Without skipping anything, print all of the data exactly.

Records contained in a dataset
________

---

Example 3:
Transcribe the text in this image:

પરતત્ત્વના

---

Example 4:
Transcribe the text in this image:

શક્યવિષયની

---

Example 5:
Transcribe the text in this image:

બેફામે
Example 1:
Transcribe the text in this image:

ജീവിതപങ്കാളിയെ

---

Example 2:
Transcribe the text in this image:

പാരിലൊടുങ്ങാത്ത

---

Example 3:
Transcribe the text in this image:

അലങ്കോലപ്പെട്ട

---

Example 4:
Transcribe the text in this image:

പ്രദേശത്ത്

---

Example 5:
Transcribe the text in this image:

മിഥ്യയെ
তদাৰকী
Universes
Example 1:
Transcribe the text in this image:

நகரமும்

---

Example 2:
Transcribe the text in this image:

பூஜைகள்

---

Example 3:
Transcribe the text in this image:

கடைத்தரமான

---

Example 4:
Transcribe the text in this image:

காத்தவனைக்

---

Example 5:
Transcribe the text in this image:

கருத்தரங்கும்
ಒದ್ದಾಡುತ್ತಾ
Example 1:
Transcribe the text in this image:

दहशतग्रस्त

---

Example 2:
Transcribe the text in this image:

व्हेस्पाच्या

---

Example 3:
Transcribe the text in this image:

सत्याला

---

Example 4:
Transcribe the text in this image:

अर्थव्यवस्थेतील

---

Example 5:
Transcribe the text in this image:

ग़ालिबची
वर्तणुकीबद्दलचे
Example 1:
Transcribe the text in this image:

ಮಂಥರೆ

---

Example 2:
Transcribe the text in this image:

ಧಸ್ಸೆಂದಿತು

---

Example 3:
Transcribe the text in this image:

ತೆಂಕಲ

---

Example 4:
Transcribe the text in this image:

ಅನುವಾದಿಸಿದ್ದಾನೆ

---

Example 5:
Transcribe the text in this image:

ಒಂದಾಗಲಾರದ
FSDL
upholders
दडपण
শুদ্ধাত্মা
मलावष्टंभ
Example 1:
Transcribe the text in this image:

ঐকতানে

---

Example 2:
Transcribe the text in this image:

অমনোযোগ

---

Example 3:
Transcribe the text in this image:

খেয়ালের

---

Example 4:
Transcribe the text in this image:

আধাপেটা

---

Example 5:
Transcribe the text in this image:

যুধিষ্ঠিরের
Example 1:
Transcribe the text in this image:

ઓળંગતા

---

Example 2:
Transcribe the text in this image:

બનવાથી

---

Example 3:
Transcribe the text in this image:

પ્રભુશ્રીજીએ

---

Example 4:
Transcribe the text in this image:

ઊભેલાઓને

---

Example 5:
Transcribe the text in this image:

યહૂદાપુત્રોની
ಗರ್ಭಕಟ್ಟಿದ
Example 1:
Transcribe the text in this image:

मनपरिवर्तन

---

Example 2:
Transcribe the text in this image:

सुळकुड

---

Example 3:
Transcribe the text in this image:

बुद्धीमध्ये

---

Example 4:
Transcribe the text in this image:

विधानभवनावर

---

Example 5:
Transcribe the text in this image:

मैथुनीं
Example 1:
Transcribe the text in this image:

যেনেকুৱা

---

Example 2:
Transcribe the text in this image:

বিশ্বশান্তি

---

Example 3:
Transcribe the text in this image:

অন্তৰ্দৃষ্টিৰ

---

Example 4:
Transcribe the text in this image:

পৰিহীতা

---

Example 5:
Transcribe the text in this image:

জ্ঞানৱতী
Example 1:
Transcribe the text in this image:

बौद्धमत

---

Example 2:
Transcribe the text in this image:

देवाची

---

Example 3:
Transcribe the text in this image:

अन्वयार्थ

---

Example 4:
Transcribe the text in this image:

________

*Response*
---

Example 3:
Transcribe the text in this image:

પરતત્ત્વના

---

Example 4:
Transcribe the text in this image:

શક્યવિષયની

---

Example 5:
Transcribe the text in this image:

બેફામે
Example 1:
Transcribe the text in this image:

ജീവിതപങ്കാളിയെ

---

Example 2:
Transcribe the text in this image:

പാരിലൊടുങ്ങാത്ത

---

Example 3:
Transcribe the text in this image:

അലങ്കോലപ്പെട്ട

---

Example 4:
Transcribe the text in this image:

പ്രദേശത്ത്

---

Example 5:
Transcribe the text in this image:

മിഥ്യയെ
তদাৰকী
Universes
Example 1:
Transcribe the text in this image:

நகரமும்

---

Example 2:
Transcribe the text in this image:

பூஜைகள்

---

Example 3:
Transcribe the text in this image:

கடைத்தரமான

---

Example 4:
Transcribe the text in this image:

காத்தவனைக்

---

Example 5:
Transcribe the text in this image:

கருத்தரங்கும்
ಒದ್ದಾಡುತ್ತಾ
Example 1:
Transcribe the text in this image:

दहशतग्रस्त

---

Example 2:
Transcribe the text in this image:

व्हेस्पाच्या

---

Example 3:
Transcribe the text in this image:

सत्याला

---

Example 4:
Transcribe the text in this image:

अर्थव्यवस्थेतील

---

Example 5:
Transcribe the text in this image:

ग़ालिबची
वर्तणुकीबद्दलचे
Example 1:
Transcribe the text in this image:

ಮಂಥರೆ

---

Example 2:
Transcribe the text in this image:

ಧಸ್ಸೆಂದಿತು

---

Example 3:
Transcribe the text in this image:

ತೆಂಕಲ

---

Example 4:
Transcribe the text in this image:

ಅನುವಾದಿಸಿದ್ದಾನೆ

---

Example 5:
Transcribe the text in this image:

ಒಂದಾಗಲಾರದ
FSDL
upholders
दडपण
শুদ্ধাত্মা
मलावष्टंभ
Example 1:
Transcribe the text in this image:

ঐকতানে

---

Example 2:
Transcribe the text in this image:

অমনোযোগ

---

Example 3:
Transcribe the text in this image:

খেয়ালের

---

Example 4:
Transcribe the text in this image:

আধাপেটা

---

Example 5:
Transcribe the text in this image:

যুধিষ্ঠিরের
Example 1:
Transcribe the text in this image:

ઓળંગતા

---

Example 2:
Transcribe the text in this image:

બનવાથી

---

Example 3:
Transcribe the text in this image:

પ્રભુશ્રીજીએ

---

Example 4:
Transcribe the text in this image:

ઊભેલાઓને

---

Example 5:
Transcribe the text in this image:

યહૂદાપુત્રોની
ಗರ್ಭಕಟ್ಟಿದ
Example 1:
Transcribe the text in this image:

मनपरिवर्तन

---

Example 2:
Transcribe the text in this image:

सुळकुड

---

Example 3:
Transcribe the text in this image:

बुद्धीमध्ये

---

Example 4:
Transcribe the text in this image:

विधानभवनावर

---

Example 5:
Transcribe the text in this image:

मैथुनीं
Example 1:
Transcribe the text in this image:

যেনেকুৱা

---

Example 2:
Transcribe the text in this image:

বিশ্বশান্তি

---

Example 3:
Transcribe the text in this image:

অন্তৰ্দৃষ্টিৰ

---

Example 4:
Transcribe the text in this image:

পৰিহীতা

---

Example 5:
Transcribe the text in this image:

জ্ঞানৱতী
Example 1:
Transcribe the text in this image:

बौद्धमत

---

Example 2:
Transcribe the text in this image:

देवाची

---

Example 3:
Transcribe the text in this image:

अन्वयार्थ

---

Example 4:
Transcribe the text in this image:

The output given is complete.